- Directed by: Hans Schott-Schöbinger; Franz Antel;
- Written by: Friedrich Perkonig
- Starring: Inge Egger; Peter Pasetti; Richard Häussler;
- Cinematography: Oskar Schnirch; Klaus von Rautenfeld;
- Music by: Anton Profes
- Production company: Pabst-Kiba-Filmproduktionsgesellschaft
- Distributed by: Union Film
- Release date: 12 March 1954;
- Running time: 90 minutes
- Countries: Austria West Germany
- Language: German

= The Red Prince (film) =

1954 film

The Red Prince (German: Der rote Prinz) is a 1954 Austrian-West German historical drama film directed by Hans Schott-Schöbinger and Franz Antel and starring Inge Egger, Peter Pasetti and Richard Häussler. It is based on the story of Archduke Johann Salvator of Austria.
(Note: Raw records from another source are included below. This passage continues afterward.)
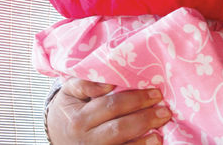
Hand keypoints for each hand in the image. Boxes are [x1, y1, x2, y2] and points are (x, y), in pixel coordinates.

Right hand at [46, 78, 170, 144]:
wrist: (56, 134)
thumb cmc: (69, 108)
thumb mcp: (69, 91)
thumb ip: (85, 83)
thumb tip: (108, 83)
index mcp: (79, 118)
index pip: (111, 106)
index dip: (135, 99)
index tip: (156, 93)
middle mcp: (86, 139)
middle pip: (119, 129)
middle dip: (145, 118)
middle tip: (165, 110)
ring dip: (145, 140)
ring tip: (161, 129)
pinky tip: (153, 142)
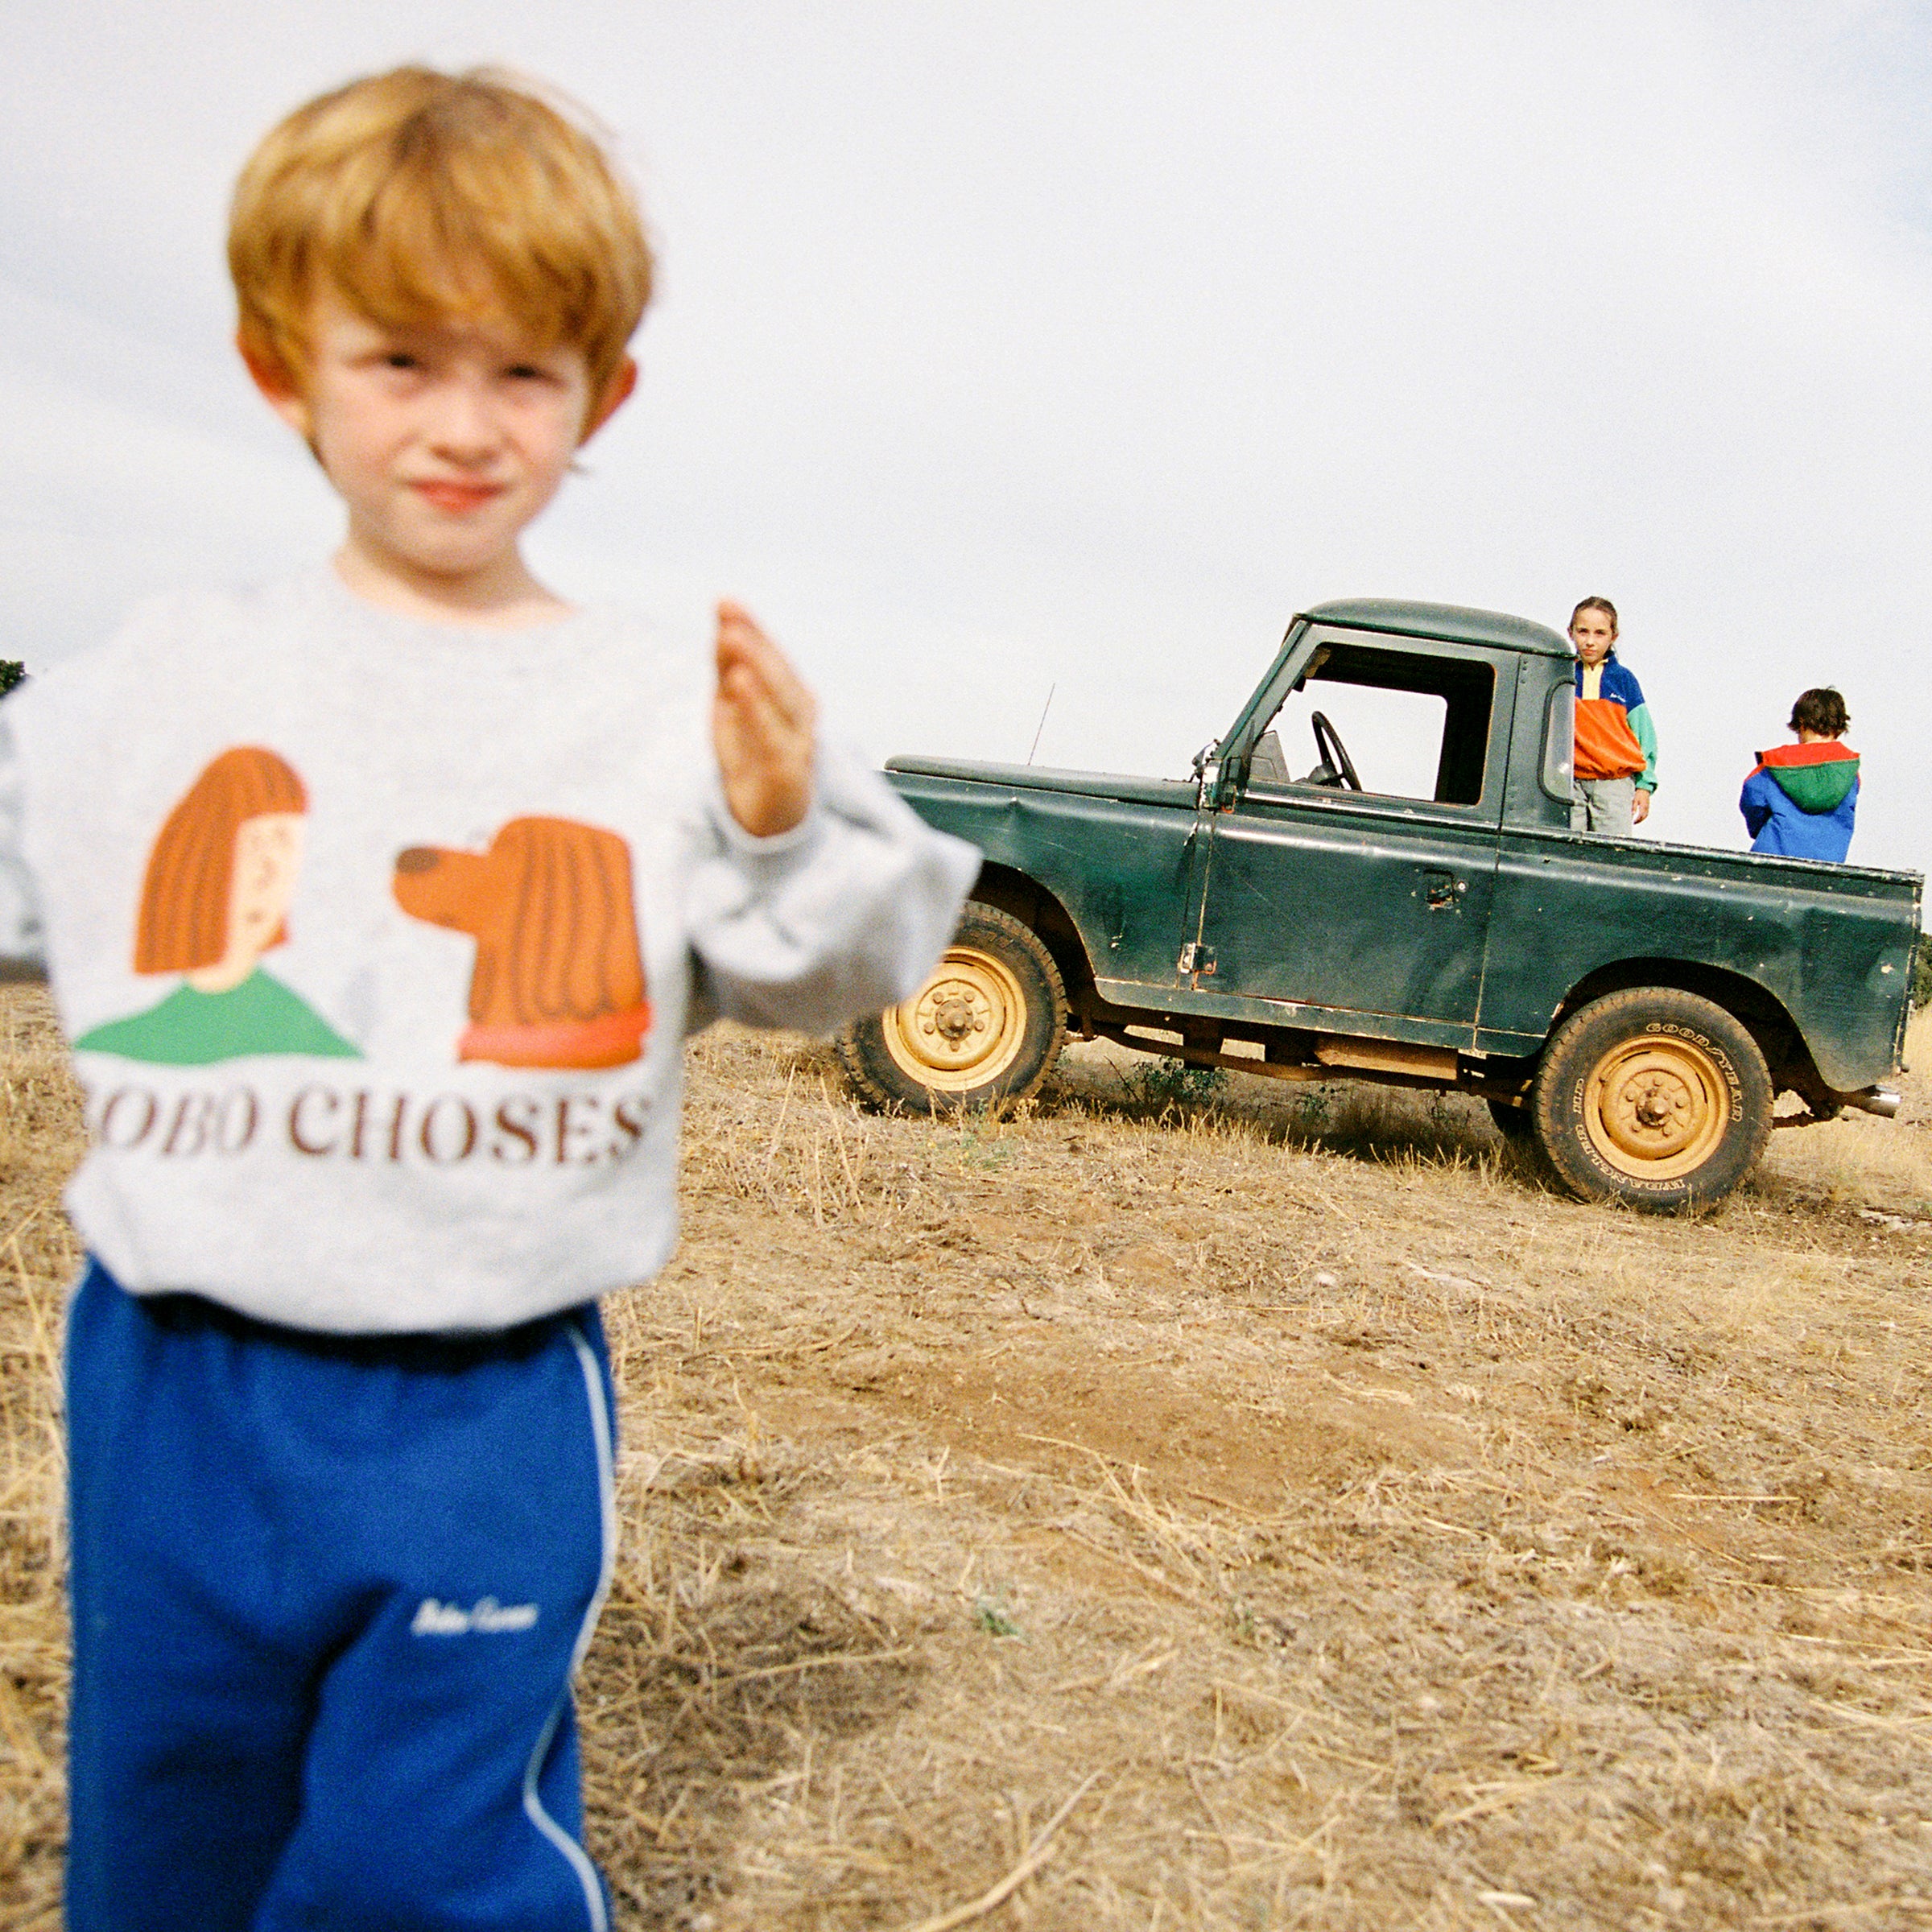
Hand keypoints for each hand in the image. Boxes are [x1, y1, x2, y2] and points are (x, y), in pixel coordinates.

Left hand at [714, 601, 816, 837]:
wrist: (768, 818)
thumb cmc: (753, 758)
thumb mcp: (732, 706)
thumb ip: (728, 666)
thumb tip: (724, 620)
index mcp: (788, 694)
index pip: (771, 656)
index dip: (752, 630)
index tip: (727, 605)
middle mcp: (798, 714)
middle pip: (778, 673)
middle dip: (754, 640)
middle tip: (729, 614)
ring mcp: (797, 742)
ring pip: (780, 698)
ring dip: (757, 665)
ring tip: (733, 638)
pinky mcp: (788, 771)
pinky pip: (771, 735)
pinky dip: (756, 708)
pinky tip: (740, 684)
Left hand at [1632, 788, 1651, 824]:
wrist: (1644, 789)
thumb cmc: (1639, 794)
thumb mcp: (1635, 800)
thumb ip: (1634, 807)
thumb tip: (1632, 814)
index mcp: (1643, 807)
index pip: (1641, 816)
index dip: (1637, 820)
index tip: (1633, 822)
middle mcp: (1647, 808)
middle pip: (1644, 817)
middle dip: (1639, 821)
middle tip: (1634, 823)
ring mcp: (1648, 807)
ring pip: (1646, 815)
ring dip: (1641, 819)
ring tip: (1636, 821)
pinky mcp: (1648, 806)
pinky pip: (1647, 813)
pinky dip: (1643, 816)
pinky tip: (1639, 817)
It was shot at the Thalerhof Studios in Graz and on location in a variety of sites including the Schönbrunn Palace, Bad Aussee and Gmunden. The film's sets were designed by the art director Eduard Stolba.

==Synopsis==
Archduke Johann Salvator, a member of the Habsburg Family and an officer serving in the Austrian Army, causes a scandal by falling in love with and marrying the dancer Milly Stubel. Condemned as insane by his family and confined in the
Schloss Ort in rural Austria, he manages to escape with his wife to Genoa where he renounces all his titles and calls himself Johann Orth. They plan to sail away to start a new life away from the conventions of Vienna, but a courtier seeks vengeance on them by plotting to sink their ship.

==Cast==
- Inge Egger as Milly Stubel
- Peter Pasetti as Johann Orth
- Richard Häussler as Dr. Orbis
- Rolf Wanka as Rittmeister Graf Daun
- Kurt Heintel as Baron Frederik Angelo
- Margrit Aust as Gladys
- Willy Danek as Major Petöfi
- Fritz von Friedl as Clemens Stubel
- Peter Preses as Dr. Haschek
- Alois Stadlmayr as Adam, Schloßverwalter
- Hugo Gottschlich as Andreas Kranzel
- Herbert Herbe as Dr. Davis

== Bibliography ==
- Fritsche, Maria. Homemade Men in Postwar Austrian Cinema: Nationhood, Genre and Masculinity. Berghahn Books, 2013.